2. Past Tense, Passive Voice

It is important to write your experiments in the past tense, using the passive voice. It is very easy to slip into the present tense when writing about something you did recently, so make sure you check your tenses when proofreading.

3. The Procedure: It isn’t a recipe

I’ve found that the most common mistake when students start writing experiment procedures is poor structuring and an excess of trivial information. For example:

Compound A and compound B were dissolved in diethyl ether in a 250 mL round bottomed flask. The solution was heated to reflux for 90 minutes using an oil bath set to 50°C and a water condenser.

The origin of this behaviour is easily traceable: undergrad lab scripts. In a lab script, the procedure is spelt out so clearly, because lab work is a new concept. However, research projects or publication procedures should be written with the assumption that the reader is a trained chemist. All that is needed here is

A solution of compound A and compound B in diethyl ether was heated to reflux for 1.5 h.

4. “Then” is the devil

As well as not being a recipe, a procedure also is not a story. What really kills a well-written procedure is the overuse of the word “then”. The reader understands the natural progression of an experiment. For example:

Compound A was dissolved in diethyl ether, then compound B was added. The reaction was then heated to reflux for 24 h then cooled to room temperature. The solution was washed with water then brine then dried over MgSO4.

isn’t necessarily badly written, but how about:

To a solution of compound A in diethyl ether was added compound B and the reaction was heated to reflux for 24 h. After cooling to room temperature, the solution was washed with water (3 x 20 mL), brine (2 x 20 mL), then dried over MgSO4.

Which is easier to read? The one with five or one uses of the word “then”?

5. Use chemical formulas to improve legibility or for regional differences

Whilst it is good practice to write all chemical names in full, don’t be afraid to use chemical formulas for large inorganic complexes.

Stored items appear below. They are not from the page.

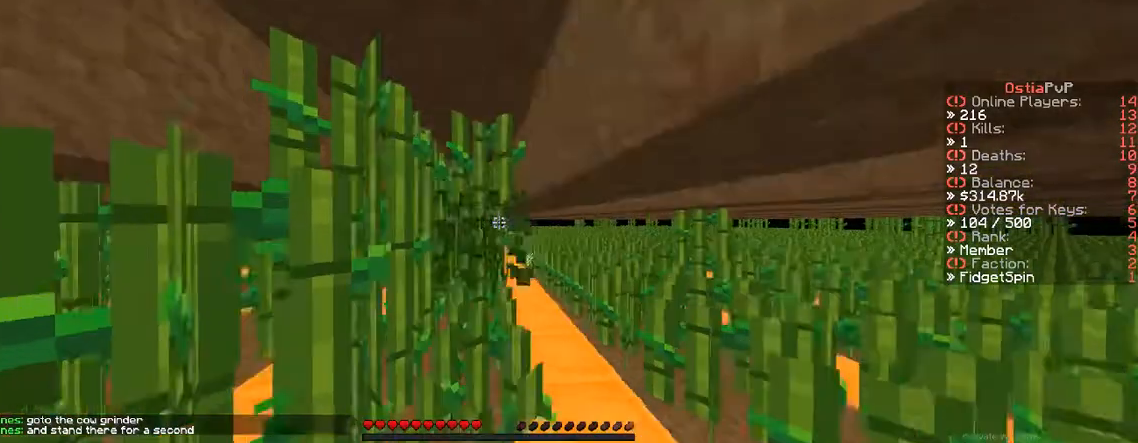
{"keys": [], "events": [[17, "w", "up"], [100, "a", "up"]]}
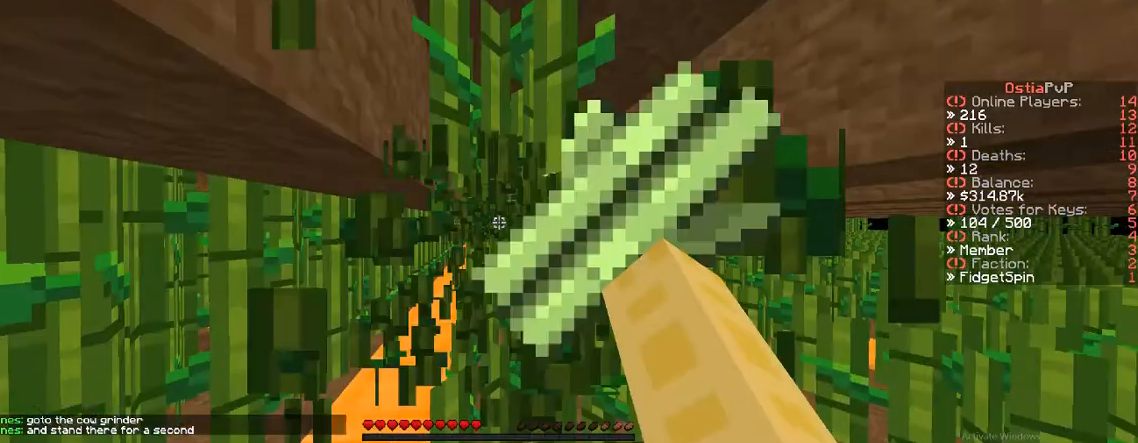
{"keys": ["w"], "events": [[33, "d", "down"], [33, "w", "down"], [450, "d", "up"]]}
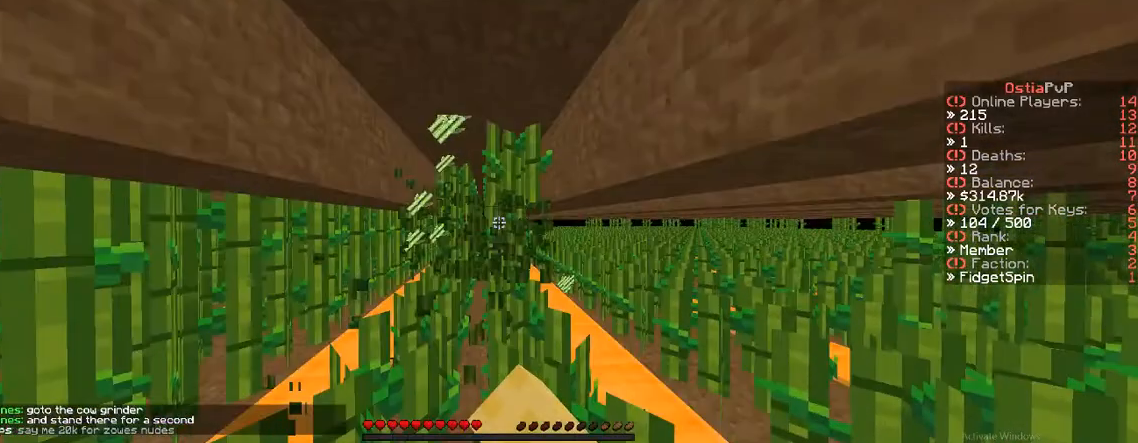
{"keys": ["a"], "events": [[200, "a", "down"], [200, "w", "up"]]}
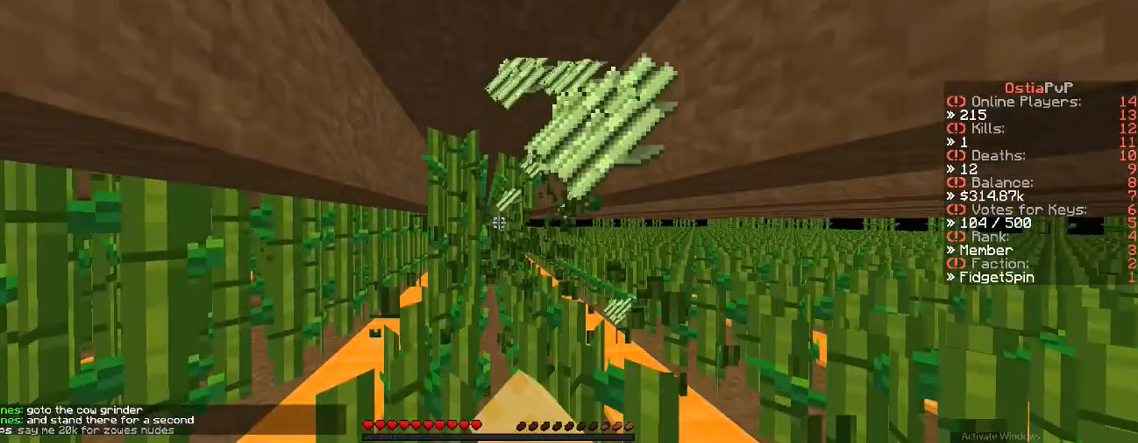
{"keys": ["d"], "events": [[150, "a", "up"], [150, "d", "down"], [150, "w", "down"], [367, "w", "up"]]}
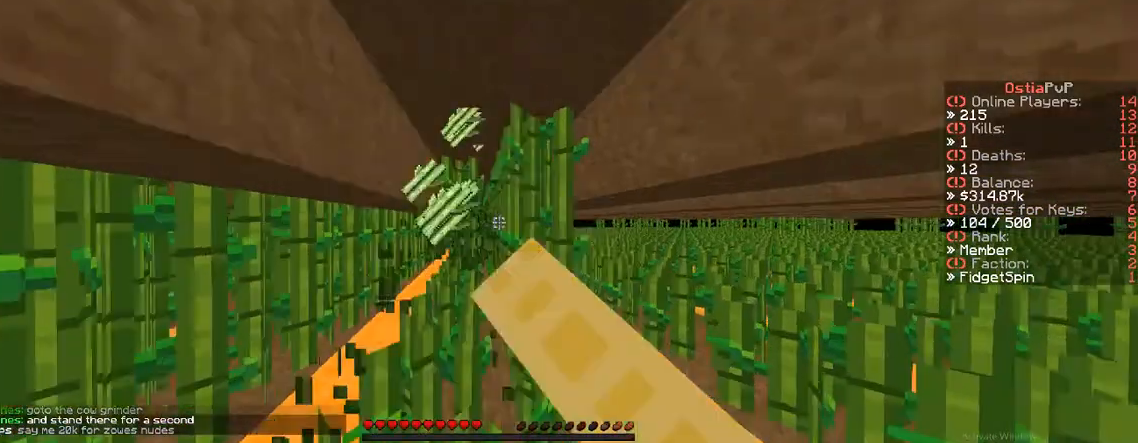
{"keys": ["a"], "events": [[100, "d", "up"], [467, "a", "down"]]}
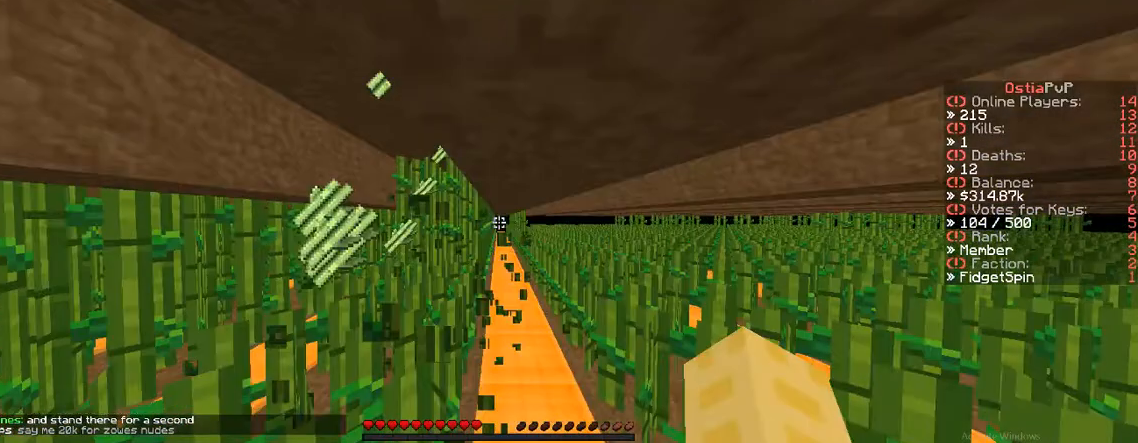
{"keys": ["a", "w"], "events": [[183, "w", "down"]]}
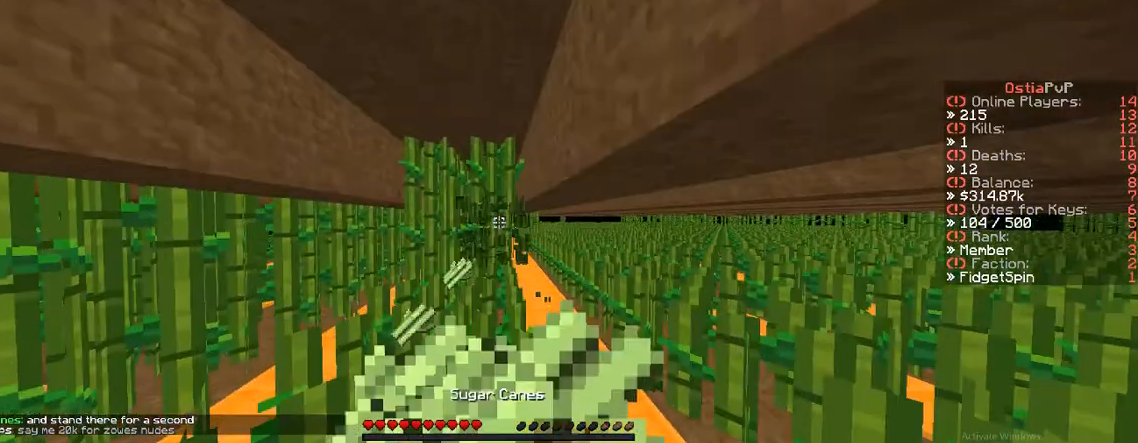
{"keys": ["d", "w"], "events": [[233, "a", "up"], [233, "d", "down"]]}
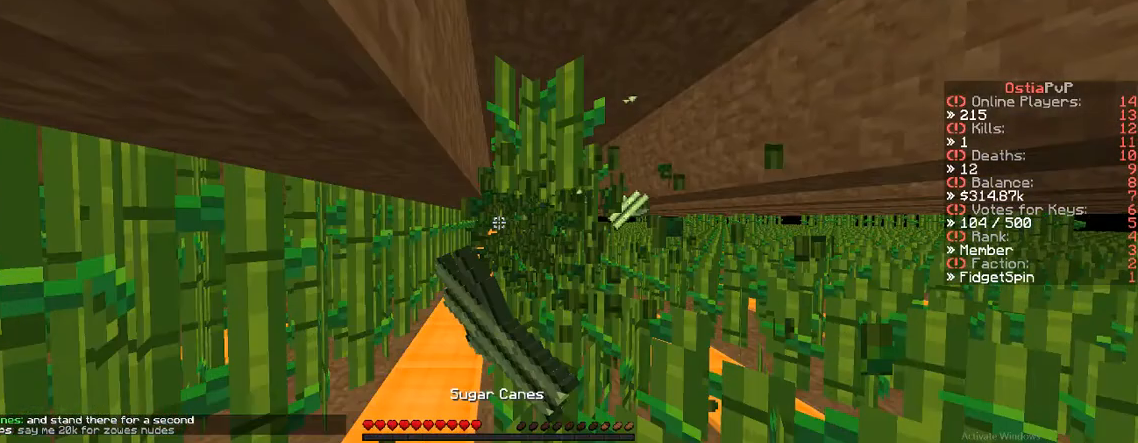
{"keys": [], "events": [[50, "w", "up"], [233, "d", "up"]]}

For example, whilst it is correct to write

[1,1′-Bis(diphenylphosphino)ferrocene]dichloropalladium(II)

writing

Pd(dppf)Cl2

is just as informative and improves the legibility of the text. Also, regional differences like sulfur/sulphur can be avoided by giving the formula for common salts, i.e. MgSO4

6. Condense as much info into a “General Information” section

Any chemist should be able to reproduce your experiments from your experimental information. In order to do this, however, you need to provide a lot of additional information which is shared by every experiment. For example:

  • What grade of silica did you use for column chromatography?
  • What kind or brand of TLC plate did you use?
  • Did you purchase anhydrous solvent or dry and distill it yourself?
  • What is the full name/brand of each spectrometer you used?
  • etc.

This can all be covered in a section right at the start of your document called “General Information” (or something similar). So long as you are not the first student in your research group, a former member of your group will have already written this for their own work. So you can generally steal this from an old (but recent!) report or paper from your group (but obviously check it for quality and accuracy!).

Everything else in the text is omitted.